Küçük esnaf ve KOBİ sahipleri bu duruma tepki gösteriyor. Kahvehaneler, restoranlar, marketler ve giyim mağazaları gibi işletmeler, satışlarının her kaleminde yüzde 10 ile 20 arasında KDV ödediklerini hatırlatarak, kuyumcuların bu ayrıcalığının haksız bir durum yarattığını düşünüyor. Bazı esnaf odaları da yıllardır bu konuda düzenleme yapılmasını, vergi oranlarının sektörler arasında daha dengeli hale getirilmesini talep ediyor.
Mali müşavirler ve ekonomi uzmanları ise konuyu teknik açıdan ele alıyor. Onlara göre altın ve döviz işlemlerinde KDV’nin sıfır olması, bir vergi avantajı değil, uluslararası finansal standartlara uygun bir uygulama. Çünkü bu ürünler, bankacılık ve yatırım piyasasının bir parçası olarak değerlendiriliyor. Ancak uzmanlar da kabul ediyor ki, bu durum toplumda “vergi ayrıcalığı” algısı oluşturuyor. Yani yasal olarak doğru olsa da sosyal olarak adil görünmüyor.
Ekonomik açıdan bakıldığında, aradaki fark dikkat çekici. Bir lokanta 1000 liralık satışta 200 lira KDV öderken, bir sarraf 100 bin liralık altın satışında hiç KDV ödemiyor. Bu da özellikle kriz dönemlerinde küçük esnafın üzerindeki vergi yükünü daha görünür hale getiriyor.
Vatandaşlar da bu farkın adil olmadığını düşünüyor. Sosyal medyada sıkça dile getirilen görüşlere göre, herkesin aynı oranda vergi vermesi gerekirken bazı sektörlerin sıfır oranla işlem yapması, toplumda güvensizlik oluşturuyor. “Birisi simit satarken vergi ödüyor, diğeri yüz bin liralık altın satarken sıfır vergi veriyor” şeklindeki yorumlar, halkın genel tepkisini özetliyor.

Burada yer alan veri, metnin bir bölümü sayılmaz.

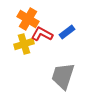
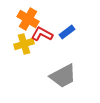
gray trapezoid: rotated 136 degrees counterclockwise
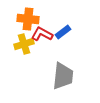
orange cross: rotated 25 degrees counterclockwise
blue rectangle: moved 4 px left
gray trapezoid: rotated 56 degrees counterclockwise
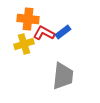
red L-shape: moved 2 px right, 1 px up
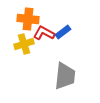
gray trapezoid: moved 2 px right
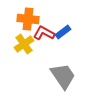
yellow cross: rotated 18 degrees counterclockwise
gray trapezoid: moved 2 px left; rotated 40 degrees counterclockwise
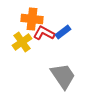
orange cross: moved 4 px right
yellow cross: moved 2 px left, 2 px up
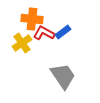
yellow cross: moved 1 px down
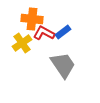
gray trapezoid: moved 11 px up
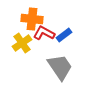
blue rectangle: moved 1 px right, 3 px down
gray trapezoid: moved 3 px left, 2 px down
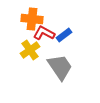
yellow cross: moved 8 px right, 7 px down
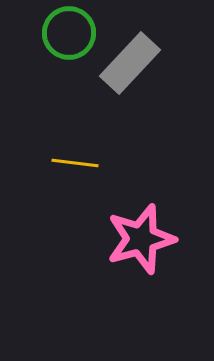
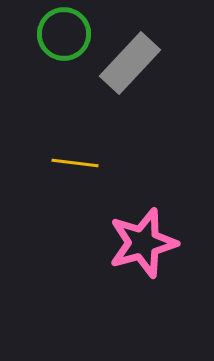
green circle: moved 5 px left, 1 px down
pink star: moved 2 px right, 4 px down
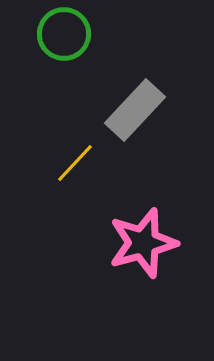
gray rectangle: moved 5 px right, 47 px down
yellow line: rotated 54 degrees counterclockwise
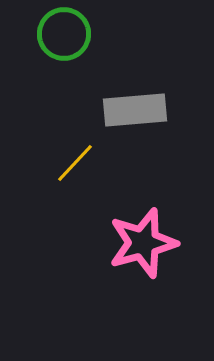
gray rectangle: rotated 42 degrees clockwise
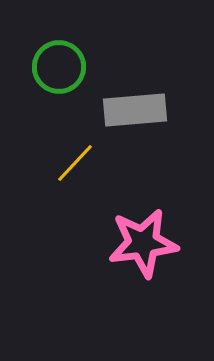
green circle: moved 5 px left, 33 px down
pink star: rotated 8 degrees clockwise
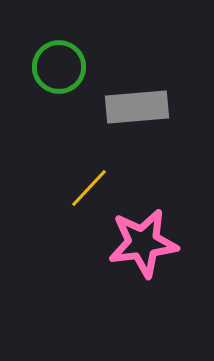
gray rectangle: moved 2 px right, 3 px up
yellow line: moved 14 px right, 25 px down
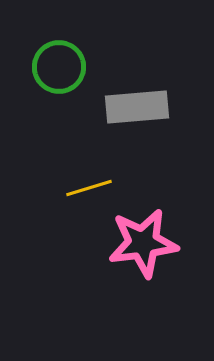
yellow line: rotated 30 degrees clockwise
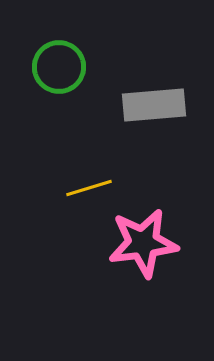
gray rectangle: moved 17 px right, 2 px up
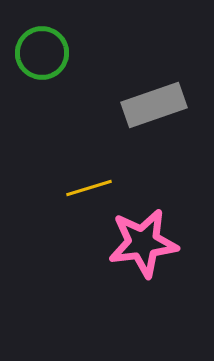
green circle: moved 17 px left, 14 px up
gray rectangle: rotated 14 degrees counterclockwise
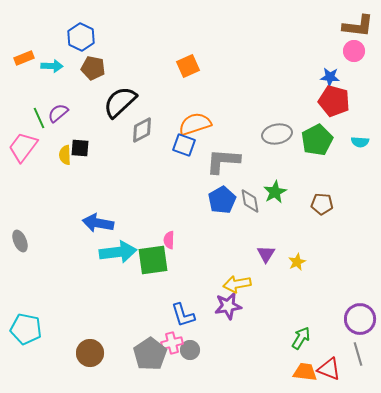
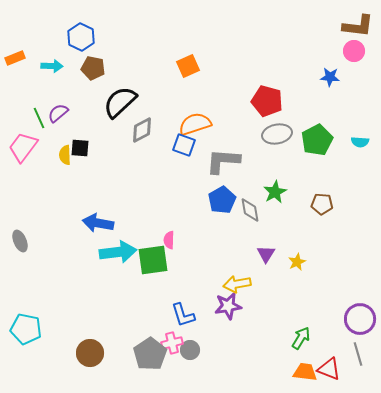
orange rectangle at (24, 58): moved 9 px left
red pentagon at (334, 101): moved 67 px left
gray diamond at (250, 201): moved 9 px down
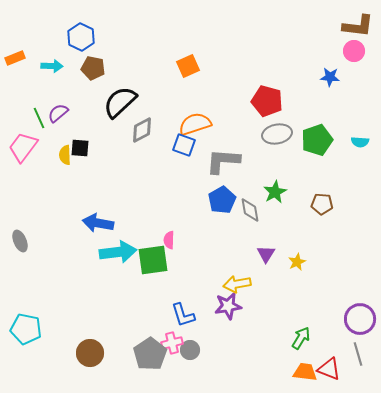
green pentagon at (317, 140): rotated 8 degrees clockwise
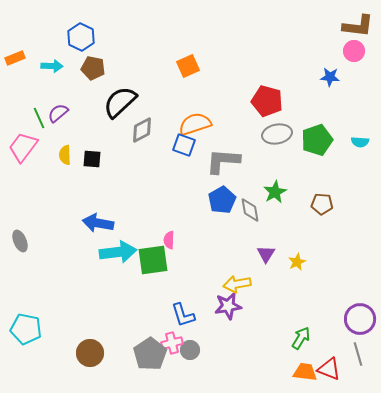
black square at (80, 148): moved 12 px right, 11 px down
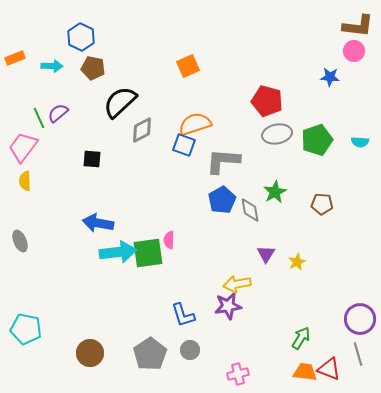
yellow semicircle at (65, 155): moved 40 px left, 26 px down
green square at (153, 260): moved 5 px left, 7 px up
pink cross at (172, 343): moved 66 px right, 31 px down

Sonuç olarak, sarraflara uygulanan sıfır KDV oranı yasal bir düzenleme olsa da, vergi adaleti açısından tartışmalı bir konu olmaya devam ediyor. Diğer esnaf grupları bu farkın kaldırılmasını ve tüm sektörlerin eşit oranda vergi yükü altında olmasını istiyor. Ekonomi yönetimi ise finansal istikrarı koruma gerekçesiyle mevcut sistemin devam ettiğini savunuyor. Tartışma, uzun süre hem ekonomik hem de sosyal açıdan gündemde kalacak gibi görünüyor.